I'll wrap this up by shaking my head at our "student" here, going tens of thousands of dollars into debt to take classes that will lead her nowhere and using AI to do her homework in the process.  Maybe she's got the money to waste, but what about the time?  She's never getting that back.  Maybe she's a trust fund baby who likes Art History and will be driving back home for the holidays in the Lexus Mommy and Daddy got her to make Christmas 2023 a December to Remember?  There's got to be a good back story like that here, or the epilogue is going to be really, really sad.  

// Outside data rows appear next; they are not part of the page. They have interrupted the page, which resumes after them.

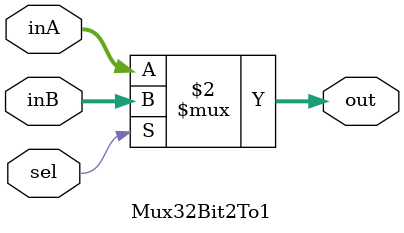
<source format=v>
`timescale 1ns / 1ps


module Mux32Bit2To1(out, inA, inB, sel);

    output  [31:0] out;
    
    input [31:0] inA;
    input [31:0] inB;
    input sel;

   /* always@(sel, inA, inB) begin

    if(sel == 0)
         out = inA;
    
    else
       out = inB;

   end*/
   assign out = (sel == 0) ? inA : inB;

endmodule

</source>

"Art History Major." SMH, as the cool kids text.

Sunday, November 23, 2025

The Weird Message of Every Febreze Commercial

 


"Your home is your happy place.  You'd think that would mean that you'd like to keep it clean-- I mean, keeping it clean also keeps it free of vermin and germs and all that nasty stuff.

But if, as it turns out, all you are really concerned with is the surface appearance of your house and how it smells, you can use this thing which believe it or not has a microchip to dispense chemical scents into the air and mask the filthy squalor that secretly defines your, um, 'happy place.'"

I agree with several YouTube commentators:  Poor Dog.  Poor kid, too.  Keep your damn house clean, you lazy jagoffs.